Nothing but the lines from the one with "wrist: (163, 73)" through the end of the data should be set down, each exactly as written, and no picture should be included.

※

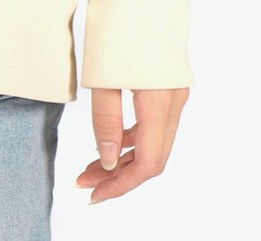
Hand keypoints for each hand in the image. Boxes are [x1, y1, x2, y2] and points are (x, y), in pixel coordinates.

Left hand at [76, 87, 189, 203]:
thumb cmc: (119, 26)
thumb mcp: (101, 80)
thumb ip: (106, 122)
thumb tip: (109, 161)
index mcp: (160, 99)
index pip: (147, 162)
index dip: (120, 185)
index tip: (94, 195)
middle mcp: (175, 100)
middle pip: (152, 158)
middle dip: (118, 178)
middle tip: (84, 183)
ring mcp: (175, 95)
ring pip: (153, 146)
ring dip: (122, 162)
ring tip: (90, 169)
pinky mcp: (169, 90)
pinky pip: (153, 129)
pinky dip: (131, 144)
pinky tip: (108, 148)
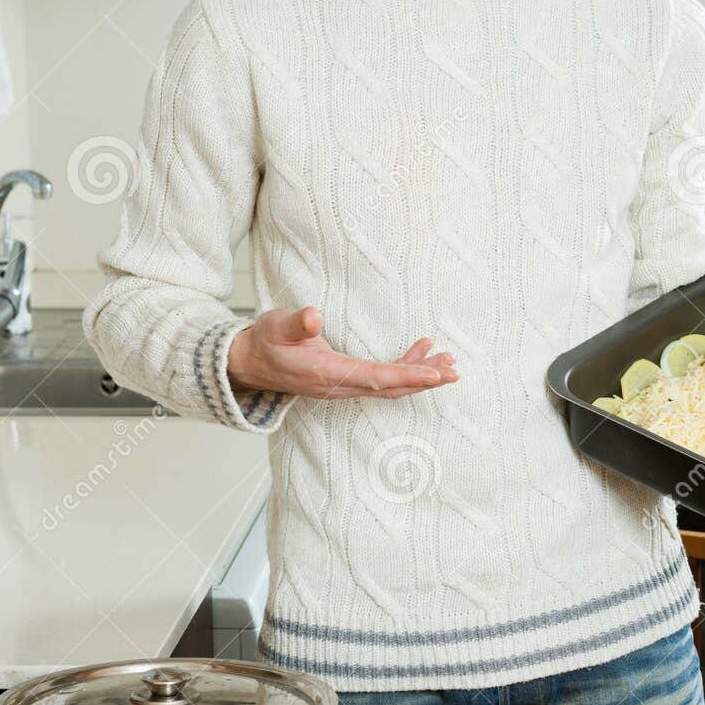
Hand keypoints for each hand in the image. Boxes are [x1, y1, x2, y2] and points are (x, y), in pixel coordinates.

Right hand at [227, 306, 457, 400]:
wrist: (250, 363)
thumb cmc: (265, 341)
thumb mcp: (275, 325)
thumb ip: (295, 323)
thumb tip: (314, 316)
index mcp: (326, 372)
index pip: (375, 378)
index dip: (407, 376)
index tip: (435, 375)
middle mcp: (339, 385)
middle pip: (390, 387)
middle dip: (424, 379)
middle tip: (454, 370)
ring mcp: (344, 385)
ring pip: (389, 385)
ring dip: (419, 374)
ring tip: (448, 362)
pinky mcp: (346, 380)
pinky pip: (381, 379)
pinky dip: (404, 367)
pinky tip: (421, 351)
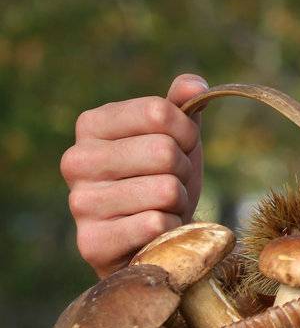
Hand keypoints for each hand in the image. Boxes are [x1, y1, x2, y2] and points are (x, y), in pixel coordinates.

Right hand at [60, 72, 207, 276]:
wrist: (147, 239)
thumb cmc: (159, 178)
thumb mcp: (174, 136)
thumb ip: (182, 104)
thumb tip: (194, 84)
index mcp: (91, 124)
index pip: (158, 111)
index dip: (185, 131)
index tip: (182, 145)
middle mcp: (76, 160)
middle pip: (163, 151)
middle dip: (183, 170)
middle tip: (172, 182)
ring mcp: (79, 203)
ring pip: (165, 190)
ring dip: (178, 202)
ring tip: (161, 208)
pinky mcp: (91, 243)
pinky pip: (156, 225)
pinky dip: (169, 229)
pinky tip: (152, 233)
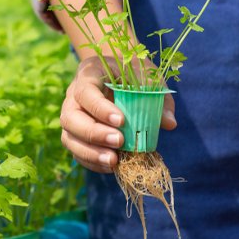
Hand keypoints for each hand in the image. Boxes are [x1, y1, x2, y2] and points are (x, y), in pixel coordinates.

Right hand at [59, 55, 176, 172]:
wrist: (118, 73)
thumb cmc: (132, 72)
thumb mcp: (147, 76)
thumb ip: (157, 98)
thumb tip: (169, 124)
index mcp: (88, 73)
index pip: (86, 92)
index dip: (100, 108)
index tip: (121, 121)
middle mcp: (73, 95)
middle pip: (70, 117)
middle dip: (93, 133)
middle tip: (119, 142)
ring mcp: (72, 115)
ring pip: (69, 137)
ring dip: (90, 152)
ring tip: (114, 161)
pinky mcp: (75, 133)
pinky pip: (76, 150)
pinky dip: (92, 161)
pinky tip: (111, 166)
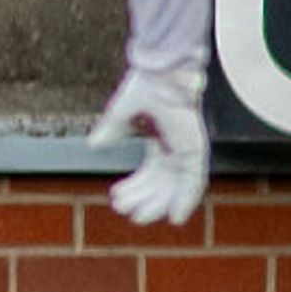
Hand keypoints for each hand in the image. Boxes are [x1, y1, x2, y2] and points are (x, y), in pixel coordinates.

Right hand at [94, 62, 209, 225]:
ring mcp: (189, 150)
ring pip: (175, 187)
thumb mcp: (121, 114)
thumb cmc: (146, 85)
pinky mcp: (196, 150)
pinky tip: (176, 218)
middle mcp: (177, 147)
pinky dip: (186, 201)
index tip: (116, 198)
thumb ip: (111, 130)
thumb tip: (94, 146)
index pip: (150, 171)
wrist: (163, 73)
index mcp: (162, 139)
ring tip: (139, 217)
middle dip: (143, 199)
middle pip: (161, 183)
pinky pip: (194, 182)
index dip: (134, 187)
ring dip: (159, 204)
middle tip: (126, 213)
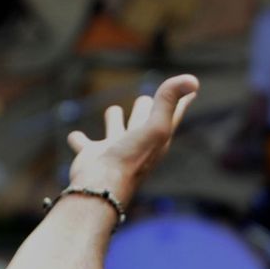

※

* [Answer section]
wrist: (163, 73)
index mcp: (162, 139)
ring tip: (139, 217)
middle dip: (143, 199)
middle pip: (161, 183)
pinky pip: (194, 182)
index dip: (134, 187)
ring dip: (159, 204)
middle tip: (126, 213)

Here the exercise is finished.